Back Through Interruption
By Kate Northrop
Kent State University Press. 63 pp. $14.00

Books of poems appear and are gone. Even those that win awards—this one the Stan and Tom Wick Poetry Prize—are rarely read, except by fellow poets. Maybe most don’t deserve our attention. But those reach a depth of language lacking in mundane social discourse, "a language," in the words of theorist Alan Bourassa, "possessed by a power from which it cannot divide itself," deserve to be read, and reread.

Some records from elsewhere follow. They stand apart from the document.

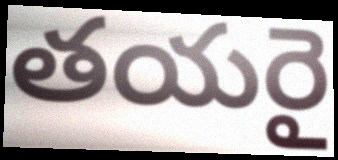
తయరైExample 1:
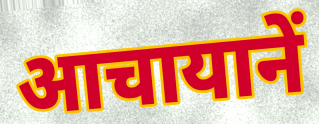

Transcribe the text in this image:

आचायानें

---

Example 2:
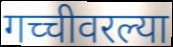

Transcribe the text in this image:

गच्चीवरल्या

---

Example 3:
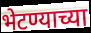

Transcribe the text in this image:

भेटण्याच्या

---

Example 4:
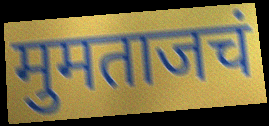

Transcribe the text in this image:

मुमताजचं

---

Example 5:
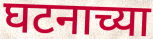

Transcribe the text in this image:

घटनाच्याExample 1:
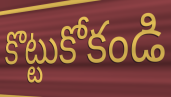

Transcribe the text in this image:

కొట్టుకోకండి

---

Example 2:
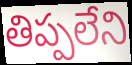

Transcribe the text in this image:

తిప్పలేని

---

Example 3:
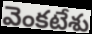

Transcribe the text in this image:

వెంకటేశు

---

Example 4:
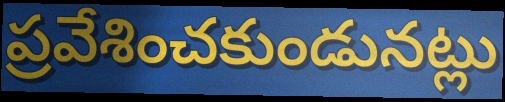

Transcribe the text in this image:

ప్రవేశించకుండునట్లు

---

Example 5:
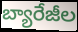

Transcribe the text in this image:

బ్యారేజీలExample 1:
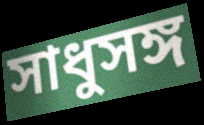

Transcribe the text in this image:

সাধুসঙ্গ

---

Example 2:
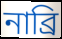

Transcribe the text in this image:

নাব্রি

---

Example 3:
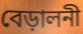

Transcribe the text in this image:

বেড়ালনী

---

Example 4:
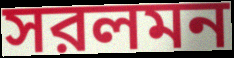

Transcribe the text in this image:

সরলমন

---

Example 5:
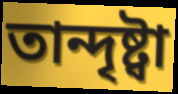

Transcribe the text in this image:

তান্দৃষ্ট্বাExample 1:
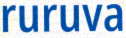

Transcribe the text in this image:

ruruva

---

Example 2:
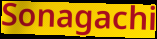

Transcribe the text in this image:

Sonagachi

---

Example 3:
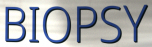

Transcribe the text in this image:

BIOPSY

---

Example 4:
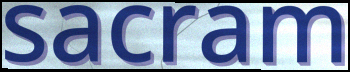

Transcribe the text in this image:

sacram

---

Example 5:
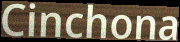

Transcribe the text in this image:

Cinchona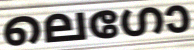
ലെഗോ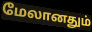
மேலானதும்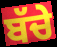
ਬੱਚੇ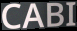
CABI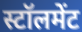
स्टॉलमेंट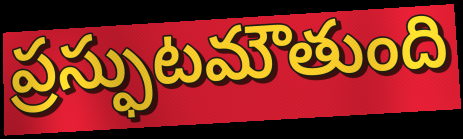
ప్రస్ఫుటమౌతుంది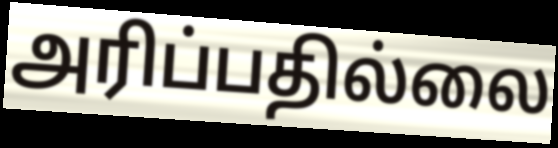
அரிப்பதில்லை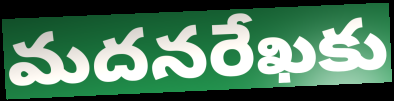
మదనరేఖకుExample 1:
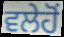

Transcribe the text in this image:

ਵਲੇਹੋਂ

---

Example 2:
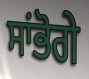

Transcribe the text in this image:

ਸਾਂਭੋਗੇ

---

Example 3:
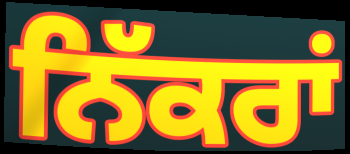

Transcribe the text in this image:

ਨਿੱਕਰਾਂ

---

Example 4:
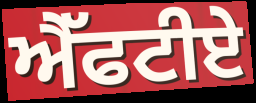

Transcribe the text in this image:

ਐੱਫਟੀਏ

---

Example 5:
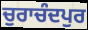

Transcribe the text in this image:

ਚੁਰਾਚੰਦਪੁਰ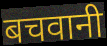
बचवानी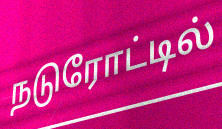
நடுரோட்டில்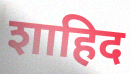
शाहिद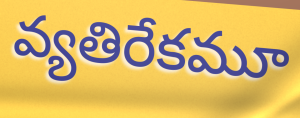
వ్యతిరేకమూ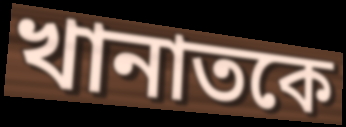
খানাতকেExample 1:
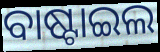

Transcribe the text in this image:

ବାଷ୍ଟାଇଲ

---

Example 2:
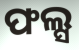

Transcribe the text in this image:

ଫଲ୍ସ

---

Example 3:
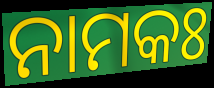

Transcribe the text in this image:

ନାମକଃ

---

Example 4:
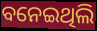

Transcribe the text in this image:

ବନେଇଥିଲି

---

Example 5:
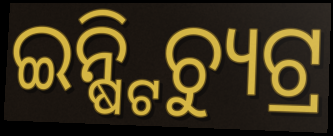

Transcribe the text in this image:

ଇନ୍ଷ୍ଟିଚ୍ୟୁଟ୍ରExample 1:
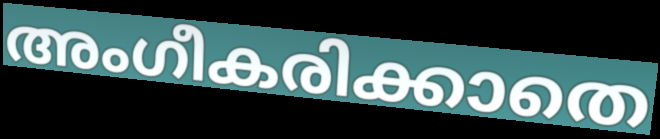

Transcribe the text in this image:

അംഗീകരിക്കാതെ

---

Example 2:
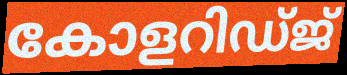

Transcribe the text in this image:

കോളറിഡ്ജ്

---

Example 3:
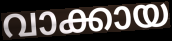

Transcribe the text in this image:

വാക്കായ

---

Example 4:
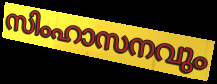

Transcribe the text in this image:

സിംഹാസനവും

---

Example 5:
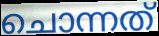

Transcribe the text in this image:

ചൊന്നത്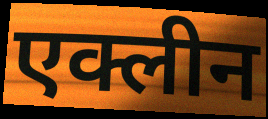
एक्लीन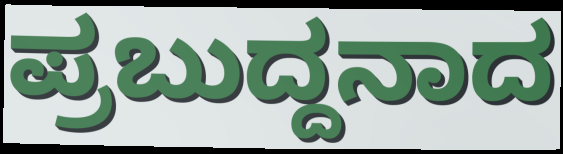
ಪ್ರಬುದ್ದನಾದ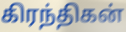
கிரந்திகன்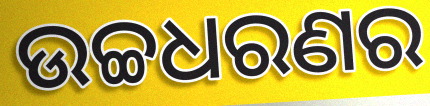
ଉଚ୍ଚଧରଣରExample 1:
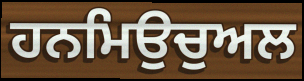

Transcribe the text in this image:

ਹਨਮਿਉਚੁਅਲ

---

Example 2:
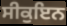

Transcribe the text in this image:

ਸੀਕੁਇਨ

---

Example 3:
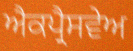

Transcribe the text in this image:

ਐਕਪ੍ਰੈਸਵੇਅ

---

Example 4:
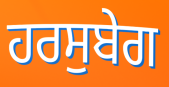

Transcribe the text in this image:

ਹਰਸੁਬੇਗ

"Back Through Interruption," the premier collection of Kate Northrop’s poems, opens in Iowa. "There was snow that afternoon covering the road / which twisted toward the secret / of water, the mysterious surge / of sludge & loam…" In "The Visitor," the poet sees herself reflected in a picture window, "thin / and distant like the glimpse / of a surfacing fish," with the house as "dark water…behind me, settling / into evening." Chilling metaphors, especially for a young poet, because, as the philosopher Gaston Bachelard points out, "material imagination wants water to have its part in death."

There is life, too, especially in Northrop’s remarkable ability to combine erudition and empathy. In "Akhmatova & Modigliani," we are in Paris. The Russian poet, Anna Akhmatova, then in her early twenties, and painter/sculptor Amedeo Modigliani, are walking "in the gardens where they speak / of angles and art." In her own writing, Akhmatova recalls how Modigliani, was already alcoholic and self-destructive, "completely darkened and emaciated." (He would die nine years later, at age 38, from tubercular meningitis.)

The year before they strolled through the Luxembourg Gardens, Akhmatova went to visit the Modigliani with "a dozen roses, red / as a cut." Standing in the courtyard beneath his window, she calls up…there’s no reply. "And what happens?," Northrop asks. "You know / what happens. It’s 1910 and soon they will murder / lovers like these, murder husbands / and sons."
Then, shifting from foot to foot—Northrop’s aesthetics animating Akhmatova’s body---the poet tosses the roses, "one / by one, through the open window." "He was amazed, Akhmatova reminisced many years later, "I’d been able to get into a locked room when he had the key." When she told him how she had done it, Modigliani replied, "It can’t be, they lay so beautifully."

Where is the truth in a poem that lays "so beautifully" in one’s mind, as so many of Kate Northrop’s do? In history, or in the words themselves, their measured letting of the poet’s blood, that dark fluid in which her work circulates from beginning to end? In the beginning, one gets an idea, and either ignores it or follows it through. Endings are less decisive. Therefore it is notable that Northrop, an Assistant Professor at West Chester University in Pennsylvania, though sometimes tentative, can handle closure with a deft maturity. In her last poem, she is addressing her sister. The future poet had climbed into a tree, playing "a family game: get left / in darkness," where, sitting in her lofty perch, she heard herself called into "the poor order of the world." "I came back," she explains,


because I had to. And believe me, you who are fragile
and so faithful. I hated to return

materializing through trees.

Beginnings, endings, returnings, are rooted in the same breath; and this book breathes from beginning to end.